Daily Destination: Take a hike in King Arthur’s back yard in Wales

Ask almost anyone in Wales where to go for a great walk, in a country known for great walks, and odds are good that you will find yourselves in Snowdonia National Park in northwest Wales.

There, you can explore 823 square miles of nature in the raw—from more than 100 icy cold lakes to seriously snow-capped mountains to sweet little villages that have remained unchanged for more than a century. How far off the beaten path will you be? You will be far enough that you will hear plenty of people speaking the very musical-sounding Welsh language, totally unlike any other language in the world. The park itself is timeless, with a background rich in the myths and legends that are such a part of Welsh culture. Locals claim, with perfectly straight faces, that dragons once roamed Snowdonia, and if that isn’t enough of a wow factor, they will tell you that King Arthur (of Camelot fame) once lived in the area.
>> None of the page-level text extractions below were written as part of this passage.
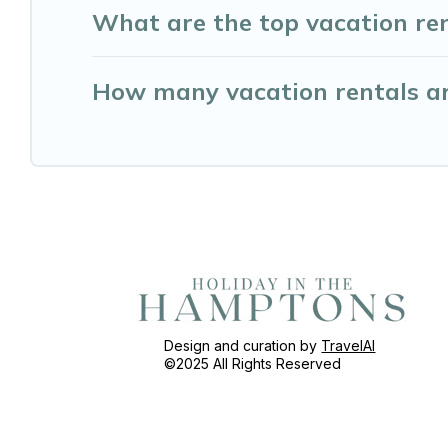
What are the top vacation ren
How many vacation rentals ar
Design and curation by
TravelAI
©2025 All Rights Reserved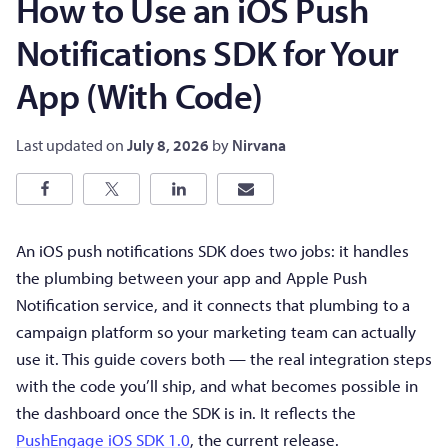
How to Use an iOS Push
Notifications SDK for Your
App (With Code)
Last updated on
July 8, 2026
by
Nirvana
An iOS push notifications SDK does two jobs: it handles
the plumbing between your app and Apple Push
Notification service, and it connects that plumbing to a
campaign platform so your marketing team can actually
use it. This guide covers both — the real integration steps
with the code you’ll ship, and what becomes possible in
the dashboard once the SDK is in. It reflects the
PushEngage iOS SDK 1.0
, the current release.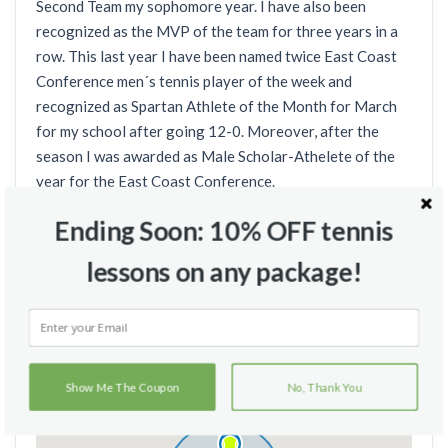
Second Team my sophomore year. I have also been
recognized as the MVP of the team for three years in a
row. This last year I have been named twice East Coast
Conference men´s tennis player of the week and
recognized as Spartan Athlete of the Month for March
for my school after going 12-0. Moreover, after the
season I was awarded as Male Scholar-Athelete of the
year for the East Coast Conference.
Ending Soon: 10% OFF tennis
lessons on any package!
Teaching Locations
Show Me The Coupon
No, Thank You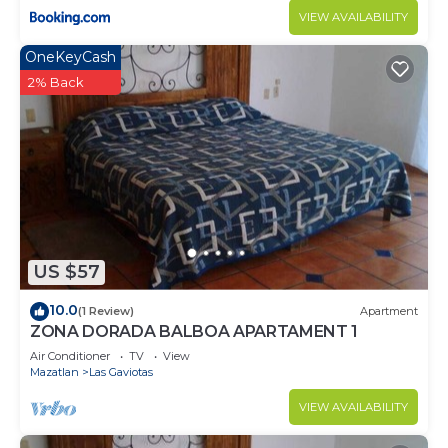
VIEW AVAILABILITY
OneKeyCash
2% Back
US $57
10.0
(1 Review)
Apartment
ZONA DORADA BALBOA APARTAMENT 1
Air Conditioner
TV
View
Mazatlan
Las Gaviotas
VIEW AVAILABILITY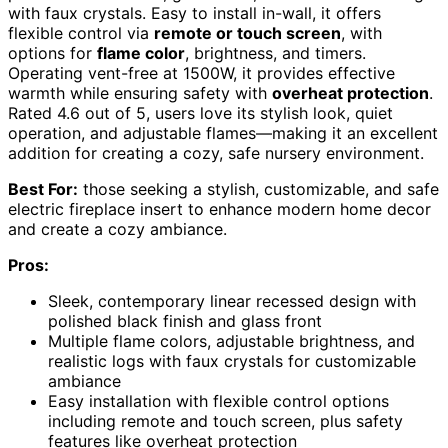
with faux crystals. Easy to install in-wall, it offers
flexible control via
remote or touch screen
, with
options for
flame color
, brightness, and timers.
Operating vent-free at 1500W, it provides effective
warmth while ensuring safety with
overheat protection
.
Rated 4.6 out of 5, users love its stylish look, quiet
operation, and adjustable flames—making it an excellent
addition for creating a cozy, safe nursery environment.
Best For:
those seeking a stylish, customizable, and safe
electric fireplace insert to enhance modern home decor
and create a cozy ambiance.
Pros:
Sleek, contemporary linear recessed design with
polished black finish and glass front
Multiple flame colors, adjustable brightness, and
realistic logs with faux crystals for customizable
ambiance
Easy installation with flexible control options
including remote and touch screen, plus safety
features like overheat protection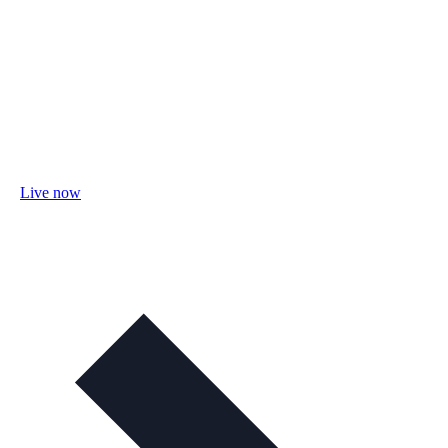
Live now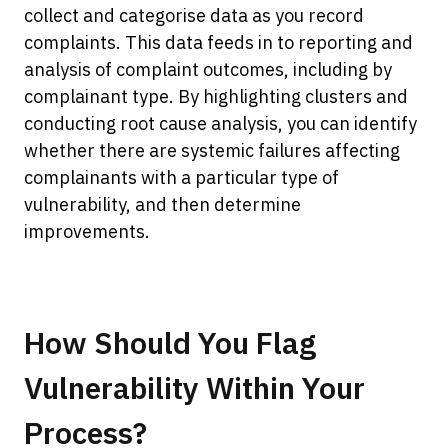
collect and categorise data as you record
complaints. This data feeds in to reporting and
analysis of complaint outcomes, including by
complainant type. By highlighting clusters and
conducting root cause analysis, you can identify
whether there are systemic failures affecting
complainants with a particular type of
vulnerability, and then determine
improvements.
How Should You Flag
Vulnerability Within Your
Process?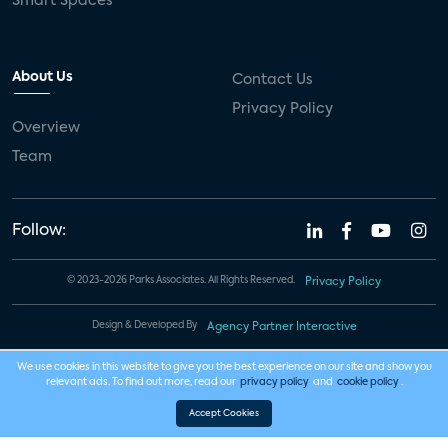
Smart Spaces
About Us
Contact Us
Privacy Policy
Overview
Team
Follow:
© 2023-2026 Parks Associates. All Rights Reserved.
Privacy Policy
Design & Developed By
Agency Partner Interactive
We use cookies in this website to give you the best experience on our site and show you
relevant ads. To find out more, read our
privacy policy
and
cookie policy
.
Accept Cookies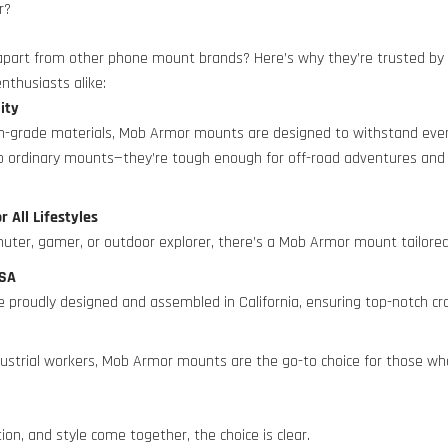
r?
art from other phone mount brands? Here’s why they’re trusted by p
nthusiasts alike:
lity
h-grade materials, Mob Armor mounts are designed to withstand eve
no ordinary mounts—they’re tough enough for off-road adventures and
or All Lifestyles
ter, gamer, or outdoor explorer, there’s a Mob Armor mount tailored
 USA
 proudly designed and assembled in California, ensuring top-notch cr
s
ndustrial workers, Mob Armor mounts are the go-to choice for those w
tion, and style come together, the choice is clear.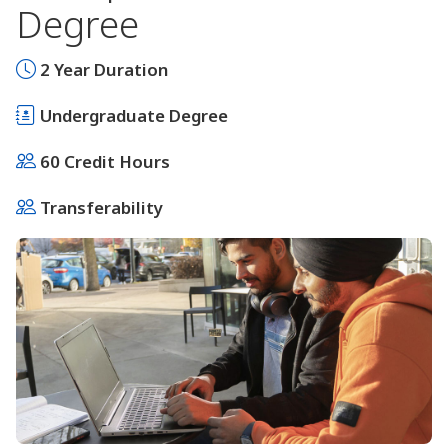
Degree
2 Year Duration
Undergraduate Degree
60 Credit Hours
Transferability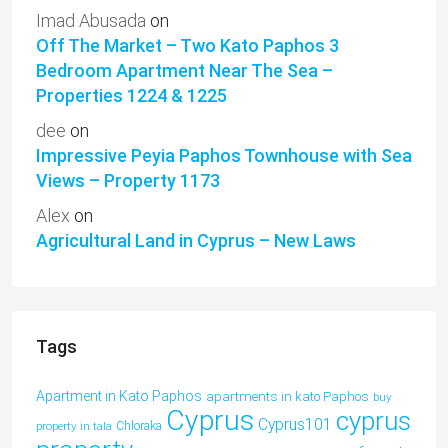
Imad Abusada
on
Off The Market – Two Kato Paphos 3
Bedroom Apartment Near The Sea –
Properties 1224 & 1225
dee
on
Impressive Peyia Paphos Townhouse with Sea
Views – Property 1173
Alex
on
Agricultural Land in Cyprus – New Laws
Tags
Apartment in Kato Paphos
apartments in kato Paphos
buy
Cyprus
cyprus
Cyprus101
property in tala
Chloraka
And who is to say that that isn’t true?

Walking the many trails in this 823-square-mile park is lovely any time, but this year, on October 26 and 27, energetic, scenery-loving folks from every corner of Great Britain and beyond will come to participate in the annual Snowdonia Walking Festival. Start in the pretty little village of Betws-y Coed, where you can meet one of the local experts who knows every corner of Snowdonia, and who will lead you on your journey while sharing special knowledge of the trees and lakes and wildlife and mountains, of the myths and legends, and of the villages.
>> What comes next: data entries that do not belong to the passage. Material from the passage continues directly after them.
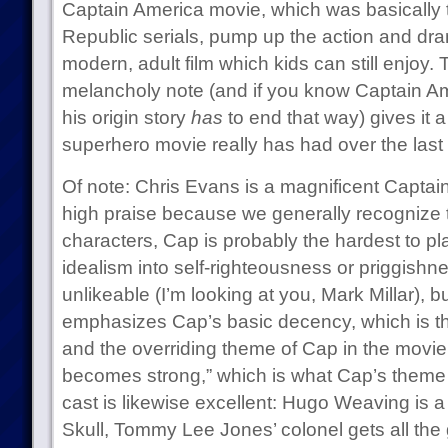
Captain America movie, which was basically t
Republic serials, pump up the action and dram
modern, adult film which kids can still enjoy. 
melancholy note (and if you know Captain Ame
his origin story
has
to end that way) gives it a
superhero movie really has had over the last
Of note: Chris Evans is a magnificent Captain 
high praise because we generally recognize th
characters, Cap is probably the hardest to play
idealism into self-righteousness or priggish
unlikeable (I’m looking at you, Mark Millar), 
emphasizes Cap’s basic decency, which is the
and the overriding theme of Cap in the movie
becomes strong,” which is what Cap’s theme
cast is likewise excellent: Hugo Weaving is a
Skull, Tommy Lee Jones’ colonel gets all the 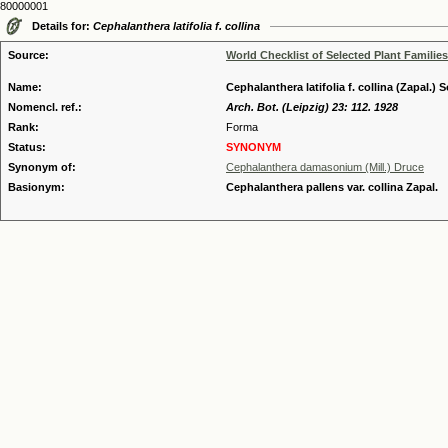
80000001
Details for:
Cephalanthera latifolia f. collina
Source:
World Checklist of Selected Plant Families
Name:
Cephalanthera latifolia f. collina (Zapal.) 
Nomencl. ref.:
Arch. Bot. (Leipzig) 23: 112. 1928
Rank:
Forma
Status:
SYNONYM
Synonym of:
Cephalanthera damasonium (Mill.) Druce
Basionym:
Cephalanthera pallens var. collina Zapal.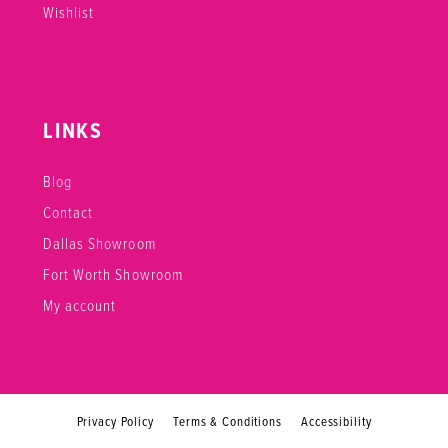
Wishlist
LINKS
Blog
Contact
Dallas Showroom
Fort Worth Showroom
My account
Privacy Policy
Terms & Conditions
Accessibility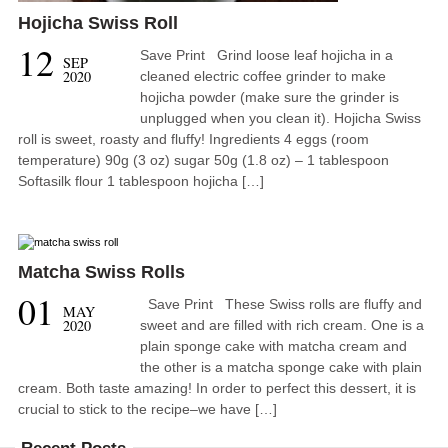
Hojicha Swiss Roll
12
Save Print Grind loose leaf hojicha in a
SEP
2020
cleaned electric coffee grinder to make
hojicha powder (make sure the grinder is
unplugged when you clean it). Hojicha Swiss
roll is sweet, roasty and fluffy! Ingredients 4 eggs (room
temperature) 90g (3 oz) sugar 50g (1.8 oz) – 1 tablespoon
Softasilk flour 1 tablespoon hojicha […]
Matcha Swiss Rolls
01
Save Print These Swiss rolls are fluffy and
MAY
2020
sweet and are filled with rich cream. One is a
plain sponge cake with matcha cream and
the other is a matcha sponge cake with plain
cream. Both taste amazing! In order to perfect this dessert, it is
crucial to stick to the recipe–we have […]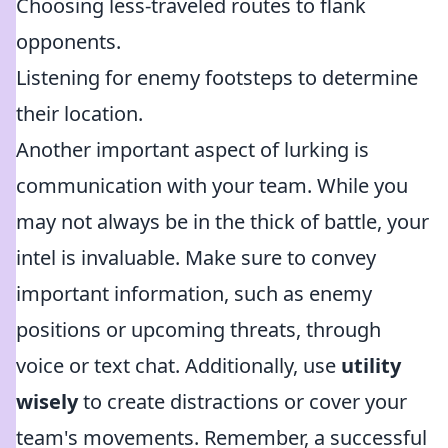
Choosing less-traveled routes to flank
opponents.
Listening for enemy footsteps to determine
their location.
Another important aspect of lurking is
communication with your team. While you
may not always be in the thick of battle, your
intel is invaluable. Make sure to convey
important information, such as enemy
positions or upcoming threats, through
voice or text chat. Additionally, use
utility
wisely
to create distractions or cover your
team's movements. Remember, a successful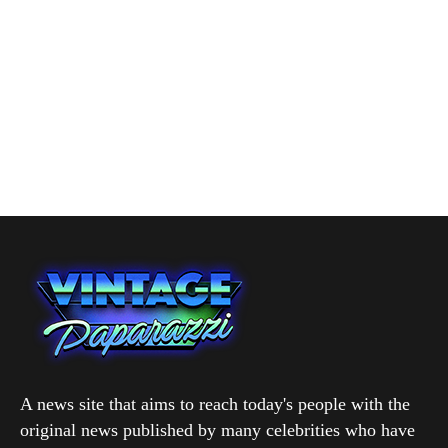
A news site that aims to reach today's people with the
original news published by many celebrities who have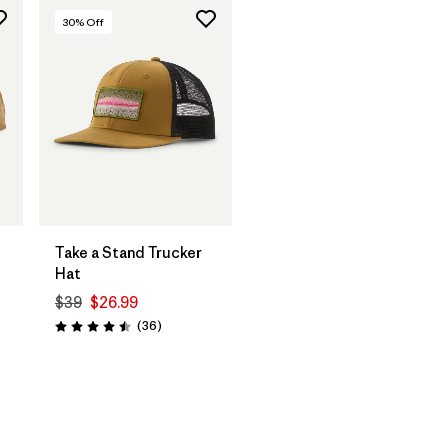
30
% Off
Add to Bag
Take a Stand Trucker
Hat
$39
$26.99
Reviews
(36
)
Rating: 4.5 / 5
Those who want to join the fun but aren’t keen to climb can hop aboard the Snowdon Mountain Railway, an old-fashioned steam train, in nearby Llanberis, which has been chugging up Mount Snowdon since 1896. At the peak, you will be 3,560 feet above sea level and will see views for days. You may even, perhaps—at least according to local folklore—spot a dragon. Cap off your adventure with a visit to the nearby, and delightfully Medieval, Conwy Castle, the town still ringed by walls constructed in the 13th century.